3 min read

First Thoughts

I went to church today with a friend.
First Thoughts

I went to church today with a friend.

It was such a wholesome experience, the people were all so friendly and so welcoming and vastly different to the church experience I had growing up. It was such a small and tight knit community, it really felt like family you picked for herself. I also feel like church is such a big part of her life and I feel honoured to have been given a chance to get a glimpse and I am grateful to her for sharing it with me!

I enjoyed the service - the pastor’s voice, community music, the sermon (more on this below), and just hanging around the people. I liked the whole vibe of the place, I can see how comfortable everyone is there with themselves and with each other and that is always a beauty to watch. Everyone was there because they chose to be there and that is quite special. I loved how welcomed I felt, how everyone was so comfortable that I just also felt comfortable.

But at the same time I also felt a bit like an imposter, almost like the privilege to exist within this community requires me to believe in God/Jesus and as it stands being agnostic I felt a bit almost like I was lying. I know that’s really not how it works and I’m pretty sure no one thought that but it’s how I felt looking back. It made me wonder whether such communities can exist outside of the religious framework and whether it’s possible to have something tie a bunch of people together outside of religion.

It made me think back to when I was a kid and I really believed in a God and I remember so vividly how I had “My First Bible” and it was like my favourite book at the time (way back in kindergarten) and I lent it to a friend and she returned it all sticky and I was so sad. I was the kid who would write little post-it notes to God and stick them on my window believing He’d read them when he had time.
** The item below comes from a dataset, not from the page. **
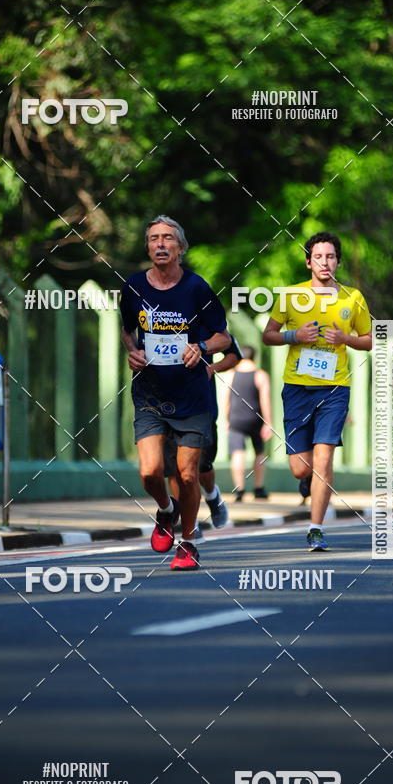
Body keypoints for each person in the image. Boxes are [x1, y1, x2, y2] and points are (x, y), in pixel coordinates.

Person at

The girl who dragged her parents to Sunday Mass and the kid who would read Bible passages and do Easter reflections. But as I grew up I had so many questions and the rigid framework of the Catholic church didn’t allow space for such curiosity and so I concluded that it wasn’t for me. It didn’t help the matter that Sunday School was not welcoming, church choir was not welcoming (they told me they had too many sopranos already), confessions felt like an invasion of privacy and an obligation, and belonging to a really big parish meant I never really felt that sense of strong community.

I think growing up I took the Bible stories very literally, but as I started to learn more about the world and science, it all started to not make sense to me and so I just put it dismissed all of it. But service today kinda changed a bit of that for me. The way the readings were interpreted in a more down to earth application, the way she was so comfortable being vulnerable in front of a whole bunch of people and sharing her own stories. Today I wondered if maybe religion isn’t about literally believing that water can be turned into wine or that there can be immaculate conception or that you can rise from the dead. Maybe it’s not about having to believe that the stories actually happened literally. Maybe it can be about taking the teachings of the Bible and applying it to your every day life, having the love and kindness and compassion for others flow through you into the world. Maybe it’s not about being in an old man sitting high above the skies watching over the world, but about believing in a higher power that can bring communities like this one together, a community of people who are so welcoming and wholesome and just wonderful to be around.